A few months ago I wrote a blog entry criticizing Twitter . I was not sure I got the relevance of this micro-blogging site. So, I decided that it made sense to spend time getting deeply involved in a Twitter community to test it and see if my opinion would change.
Here are my thoughts now. First, I am finding myself intrigued by Twitter. It is a quirky environment. I see some comments like “I am drinking my first cup of coffee of the day” or “My airplane is delayed.” I think that I know too much about some people’s daily habits and not enough about others. I also get breaking news on twitter and find some fascinating links from political pundits. I am finding that I get some unique insights into people I know and people I don’t. Some entries are simply entertaining and make me laugh. My colleague, Robin Bloor, for example, has been posting haikus that are wonderful. I look forward to them. I exchange comments on topics with other analysts that I have gotten to know over the years. I am also reconnecting with people I haven’t talked to in years.

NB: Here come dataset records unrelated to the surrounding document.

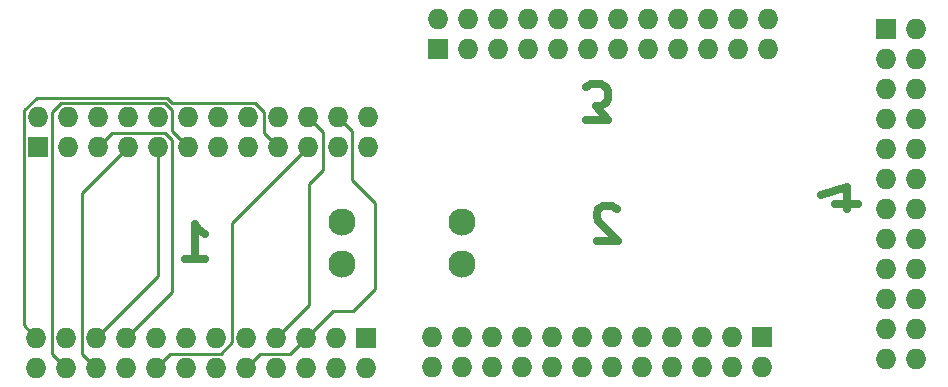
<source format=gbr>
G04 #@! TF.FileFunction,Copper,L2,Bot,Signal*
%FSLAX46Y46*%
G04 Gerber Fmt 4.6, Leading zero omitted, Abs format (unit mm)*
G04 Created by KiCad (PCBNEW 4.0.2+dfsg1-stable) date lun 28 gen 2019 08:35:01 CET*
%MOMM*%
G01*
G04 APERTURE LIST*
%ADD10C,0.100000*%
%ADD11C,0.700000*%
%ADD12O,1.727200X1.727200*%
%ADD13R,1.727200X1.727200*%
%ADD14C,2.300000*%
%ADD15C,0.250000*%
G04 APERTURE END LIST*
D10*
D11*
X138323083Y-92684529D02*
X140323083Y-92684529D01*
X137180226Y-91970243D02*
X139323083Y-91255958D01*
X139323083Y-93113100D01*
X117252240Y-85544137D02*
X119109383Y-85544137D01*
X118109383Y-84401280D01*
X118537955Y-84401280D01*
X118823669Y-84258423D01*
X118966526Y-84115566D01*
X119109383Y-83829851D01*
X119109383Y-83115566D01*
X118966526Y-82829851D01*
X118823669Y-82686994D01*
X118537955Y-82544137D01*
X117680812Y-82544137D01*
X117395098Y-82686994D01*
X117252240Y-82829851D01*
X119866302Y-93158797D02*
X119723445Y-93015940D01*
X119437731Y-92873083D01*
X118723445Y-92873083D01*
X118437731Y-93015940D01*
X118294874Y-93158797D01*
X118152017Y-93444511D01*
X118152017Y-93730226D01*
X118294874Y-94158797D01*
X120009160Y-95873083D01*
X118152017Y-95873083D01*
X83305757Y-97353903D02*
X85020042Y-97353903D01*
X84162900Y-97353903D02*
X84162900Y-94353903D01*
X84448614Y-94782474D01*
X84734328Y-95068189D01*
X85020042Y-95211046D01*
D12*
X142635905Y-105830583D03*
X145175905Y-105830583D03*
X142635905Y-103290583D03*
X145175905Y-103290583D03*
X142635905Y-100750583D03*
X145175905Y-100750583D03*
X142635905Y-98210583D03*
X145175905Y-98210583D03*
X142635905Y-95670583D03*
X145175905Y-95670583D03*
X142635905Y-93130583D03*
X145175905Y-93130583D03*
X142635905Y-90590583D03*
X145175905Y-90590583D03*
X142635905Y-88050583D03*
X145175905Y-88050583D03*
X142635905Y-85510583D03*
X145175905Y-85510583D03*
X142635905Y-82970583D03*
X145175905Y-82970583D03*
X142635905Y-80430583D03*
X145175905Y-80430583D03*
D13*
X142635905Y-77890583D03*
D12*
X145175905Y-77890583D03*
X132646420Y-79606140D03*
X132646420Y-77066140D03*
X130106420Y-79606140D03*
X130106420Y-77066140D03*
X127566420Y-79606140D03*
X127566420Y-77066140D03*
X125026420Y-79606140D03*
X125026420Y-77066140D03*
X122486420Y-79606140D03*
X122486420Y-77066140D03*
X119946420Y-79606140D03*
X119946420Y-77066140D03*
X117406420Y-79606140D03*
X117406420Y-77066140D03*
X114866420Y-79606140D03*
X114866420Y-77066140D03*
X112326420Y-79606140D03*
X112326420Y-77066140D03*
X109786420Y-79606140D03*
X109786420Y-77066140D03*
X107246420Y-79606140D03*
X107246420Y-77066140D03*
D13*
X104706420Y-79606140D03*
D12*
X104706420Y-77066140D03*
X104247216Y-103989516D03*
X104247216Y-106529516D03*
X106787216Y-103989516D03*
X106787216Y-106529516D03*
X109327216Y-103989516D03*
X109327216Y-106529516D03*
X111867216Y-103989516D03*
X111867216Y-106529516D03*
X114407216Y-103989516D03*
X114407216Y-106529516D03*
X116947216Y-103989516D03*
X116947216Y-106529516D03*
X119487216Y-103989516D03*
X119487216Y-106529516D03*
X122027216Y-103989516D03*
X122027216Y-106529516D03*
X124567216Y-103989516D03*
X124567216Y-106529516D03*
X127107216Y-103989516D03*
X127107216Y-106529516D03*
X129647216Y-103989516D03*
X129647216Y-106529516D03*
D13*
X132187216Y-103989516D03*
D12*
X132187216Y-106529516D03*
X98811080Y-87871300D03*
X98811080Y-85331300D03*
X96271080Y-87871300D03*
X96271080Y-85331300D03*
X93731080Y-87871300D03*
X93731080Y-85331300D03*
X91191080Y-87871300D03*
X91191080Y-85331300D03*
X88651080Y-87871300D03*
X88651080Y-85331300D03*
X86111080Y-87871300D03*
X86111080Y-85331300D03*
X83571080Y-87871300D03*
X83571080Y-85331300D03*
X81031080Y-87871300D03*
X81031080Y-85331300D03*
X78491080Y-87871300D03*
X78491080Y-85331300D03*
X75951080Y-87871300D03*
X75951080Y-85331300D03*
X73411080Y-87871300D03*
X73411080Y-85331300D03*
D13*
X70871080Y-87871300D03*
D12*
X70871080Y-85331300D03*
X70731380Y-104007920D03*
X70731380Y-106547920D03*
X73271380Y-104007920D03*
X73271380Y-106547920D03*
X75811380Y-104007920D03*
X75811380Y-106547920D03*
X78351380Y-104007920D03*
X78351380Y-106547920D03*
X80891380Y-104007920D03*
X80891380Y-106547920D03*
X83431380Y-104007920D03*
X83431380Y-106547920D03*
X85971380Y-104007920D03*
X85971380Y-106547920D03*
X88511380Y-104007920D03*
X88511380Y-106547920D03*
X91051380Y-104007920D03*
X91051380Y-106547920D03*
X93591380Y-104007920D03*
X93591380Y-106547920D03*
X96131380Y-104007920D03*
X96131380Y-106547920D03*
D13*
X98671380Y-104007920D03*
D12*
X98671380Y-106547920D03*
D14*
X106743500Y-94249300D03*
X106743500Y-97749300D03*
X96575880Y-97749300D03*
X96575880Y-94249300D03*
D15*
X97574100Y-101719380D02*
X95879920Y-101719380D01*
X95879920Y-101719380D02*
X93591380Y-104007920D01*
X99397820Y-99895660D02*
X97574100Y-101719380D01*
X99397820Y-92583000D02*
X99397820Y-99895660D01*
X96271080Y-85331300D02*
X97459681Y-86519901D01*
X97459681Y-86519901D02*
X97459681Y-90644861D01*
X97459681Y-90644861D02*
X99397820Y-92583000D01*
X88511380Y-106547920D02*
X89699981Y-105359319D01*
X89699981Y-105359319D02*
X92239981Y-105359319D01*
X92239981Y-105359319D02*
X92727781Y-104871519D01*
X92727781Y-104871519D02*
X93591380Y-104007920D01*
X93776800Y-91038680D02*
X93776800Y-101282500D01*
X93776800Y-101282500D02*
X91051380Y-104007920D01*
X94980879Y-89834601D02*
X93776800Y-91038680D01*
X93731080Y-85331300D02*
X94980879Y-86581099D01*
X94980879Y-86581099D02*
X94980879Y-89834601D01*
X80891380Y-106547920D02*
X82079981Y-105359319D01*
X87322779Y-94279601D02*
X92867481Y-88734899D01*
X82079981Y-105359319D02*
X86379111Y-105359319D01*
X86379111Y-105359319D02*
X87322779Y-104415651D01*
X87322779Y-104415651D02*
X87322779Y-94279601D01*
X92867481Y-88734899D02*
X93731080Y-87871300D01*
X75951080Y-87871300D02*
X77139681Y-86682699D01*
X77139681Y-86682699D02*
X81601609Y-86682699D01*
X79214979Y-103144321D02*
X78351380Y-104007920D01*
X81601609Y-86682699D02*
X82219681Y-87300771D01*
X82219681Y-87300771D02*
X82219681Y-100139619D01*
X82219681Y-100139619D02*
X79214979Y-103144321D01*
X75811380Y-104007920D02*
X81031080Y-98788220D01*
X81031080Y-98788220D02*
X81031080Y-87871300D01*
X75811380Y-106547920D02*
X74622779Y-105359319D01*
X74622779Y-105359319D02*
X74622779Y-91739601D01*
X74622779Y-91739601D02*
X77627481Y-88734899D01*
X77627481Y-88734899D02*
X78491080Y-87871300D01*
X72082779Y-84900471D02*
X72840551Y-84142699D01*
X82219681Y-86519901D02*
X82707481Y-87007701D01*
X72840551Y-84142699D02*
X81601609Y-84142699D01*
X73271380Y-106547920D02*
X72082779Y-105359319D01*
X72082779Y-105359319D02*
X72082779Y-84900471D01*
X81601609Y-84142699D02*
X82219681Y-84760771D01*
X82219681Y-84760771D02*
X82219681Y-86519901D01*
X82707481Y-87007701D02*
X83571080Y-87871300D01*
X73271380Y-106547920D02*
X73271380Y-105806240D01*
X90327481Y-87007701D02*
X91191080Y-87871300D01*
X89221609Y-84142699D02*
X90002479Y-84923569D01*
X82238019Y-84142699D02*
X89221609Y-84142699D01*
X90002479Y-86682699D02*
X90327481Y-87007701D01*
X81788009Y-83692688D02*
X82238019Y-84142699D01*
X70750562Y-83692688D02*
X81788009Y-83692688D01*
X69682479Y-84760771D02*
X70750562Y-83692688D01*
X90002479Y-84923569D02*
X90002479Y-86682699D01*
X69682479Y-102959019D02*
X69682479Y-84760771D01*
X70731380Y-104007920D02*
X69682479Y-102959019D01*
M02*

</source>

So, I think I have changed my mind to a certain extent. Twitter does fill a role in a world where our time is sliced thinner and thinner and where we don’t always have the time to pick up the phone and call. It provides a way to create micro-communities that have intriguing possibilities.
I think this is just the beginning of what we will see in the next five years. It reminds me somewhat of the early commercial Internet days. It was an intriguing platform that has potential but needed to evolve. How will Twitter and other similar sites evolve? I think that we will see the refinement of specialized closed groups focused on either topics or issues. I could see, for example, a company setting up a Twitter-like capability to allow a team of scientists or researchers to ping each other with quick ideas. This is different than traditional communications methods used by these groups. In formal conversations or papers these participants feel compelled to write long and complicated explanations of ideas and concepts. If you are limited to a hundred or so characters you are forced to get the core of your idea out very, very quickly.
Like email in an older generation, Twittering could have the effect of quickening the pace of communication — but in a radically different way. Sometimes the most important innovation comes from a single phrase or idea that expands into a universe.